According to authors, in addition to learning from their own experienced data, the future AI system will break in four dimensions “through the boundaries of human-focused AI systems”:
- Sections: Instead of working in the disconnected episodes, AI agents will have “their own stream of experience, which for a long time, progresses like humans.” This will allow agents to plan long -term goals and adapt to new behavior patterns over time. We can see its glimmers in the AI system, which have very long reference windows and memory architecture that continuously update user interactions.

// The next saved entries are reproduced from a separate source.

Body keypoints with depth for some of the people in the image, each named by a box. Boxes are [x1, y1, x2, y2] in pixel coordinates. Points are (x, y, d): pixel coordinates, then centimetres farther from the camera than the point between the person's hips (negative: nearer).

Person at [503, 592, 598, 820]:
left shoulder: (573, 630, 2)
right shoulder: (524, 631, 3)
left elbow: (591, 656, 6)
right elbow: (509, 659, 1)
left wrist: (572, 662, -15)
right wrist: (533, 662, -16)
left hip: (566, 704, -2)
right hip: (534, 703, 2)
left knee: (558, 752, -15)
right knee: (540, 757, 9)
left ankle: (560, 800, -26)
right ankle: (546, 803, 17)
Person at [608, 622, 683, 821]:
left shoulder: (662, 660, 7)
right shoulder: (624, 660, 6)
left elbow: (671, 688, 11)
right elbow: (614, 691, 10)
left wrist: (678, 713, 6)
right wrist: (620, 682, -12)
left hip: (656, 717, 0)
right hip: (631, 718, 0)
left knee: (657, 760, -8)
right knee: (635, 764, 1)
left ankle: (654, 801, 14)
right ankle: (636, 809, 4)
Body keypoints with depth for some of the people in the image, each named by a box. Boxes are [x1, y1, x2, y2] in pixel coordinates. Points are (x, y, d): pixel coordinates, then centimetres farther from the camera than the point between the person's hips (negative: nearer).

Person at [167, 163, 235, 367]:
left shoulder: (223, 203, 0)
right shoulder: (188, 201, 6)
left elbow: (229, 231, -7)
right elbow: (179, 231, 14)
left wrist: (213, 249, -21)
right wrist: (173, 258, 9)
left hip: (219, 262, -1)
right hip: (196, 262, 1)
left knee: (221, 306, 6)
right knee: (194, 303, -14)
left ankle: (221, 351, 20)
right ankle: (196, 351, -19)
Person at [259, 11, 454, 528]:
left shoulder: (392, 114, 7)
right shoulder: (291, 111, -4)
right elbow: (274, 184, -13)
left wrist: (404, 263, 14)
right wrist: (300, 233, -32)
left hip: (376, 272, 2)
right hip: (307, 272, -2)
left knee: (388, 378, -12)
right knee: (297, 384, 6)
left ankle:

- Work and observation: Instead of focusing on human-conspected tasks and comments, agents in the era of experience will act autonomously in the real world. Examples of this are agentic systems that can interact with external applications and resources through devices such as computers’ use and model reference protocol (MCP).
- award: Current reinforcement system is mostly dependent on human-designed reward functions. In the future, AI agents should be able to design their own dynamic reward functions that optimize over time and match user preferences with real -world signs collected from agent’s actions and comments in the world. We are looking at the initial version of the self-designing awards with a system such as Nvidia’s Drakeka.
- Plan and logic: The current logic model is designed to mimic the human idea process. The authors argue that “the more efficient mechanisms of the idea are definitely present, using non-human languages, which, for example, can use symbolic, distributed, continuous, or different calculations.” AI agents should connect with the world, inspect and use data to validate and update their logic process and develop a world model.
The idea of AI agents that adapt themselves to their environment through learning reinforcement. But first, these agents were limited to very constrained environment such as board games. Today, agents who can interact with complex environment (eg, use of AI computer) and will cross these boundaries in advance in learning reinforcement will bring about transition in the era of experience.
What does this mean for the enterprise?
Buried in sutton and silver paper is an observation, which will be important implications for real-world applications: “Agent user can use interfaces such as ‘human-friendly’ functions and comments, which can naturally facilitate communication and collaboration with the user. The agent can naturally facilitate the user. The agent can execute the code and call the APIS to call the code and call APIS,
The era of experience means that developers have to create their applications not only for humans but also AI agents. Machine -friendly tasks require the manufacture of safe and accessible APIs that can be easily accessed directly or through interfaces like MCP. This also means making agents that can be made searchable through protocols like Google’s agent2agent. You also have to design your API and agent interface to provide access to both tasks and comments. This will gradually enable agents to learn and learn from their interactions with your applications.
If Sutton and Silver Present which becomes vision reality, will soon be billions of agents roam around the web (and in the physical world) to complete the tasks. Their behavior and requirements will be very different from human users and developers, and being an agent-friendly way to interact with your application will improve your ability to take advantage of the future AI system (and also prevent losses that they can cause).
“By building on the foundation of RL and adopting our main principles for the challenges of this new era, we can unlock the entire ability to learn autonomous learning and really pave the way for supernatural intelligence information,” Sutton and Silver Right.
Deepmind refused to provide additional comments for the story.